### EXTRACTED ENTRIES
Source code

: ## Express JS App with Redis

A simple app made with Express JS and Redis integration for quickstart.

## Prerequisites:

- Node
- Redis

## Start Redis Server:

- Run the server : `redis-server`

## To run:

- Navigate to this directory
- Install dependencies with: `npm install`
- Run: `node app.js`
######
Set the records above down again, exactly as they read.

Source code

: ## Express JS App with Redis

A simple app made with Express JS and Redis integration for quickstart.

## Prerequisites:

- Node
- Redis

## Start Redis Server:

- Run the server : `redis-server`

## To run:

- Navigate to this directory
- Install dependencies with: `npm install`
- Run: `node app.js`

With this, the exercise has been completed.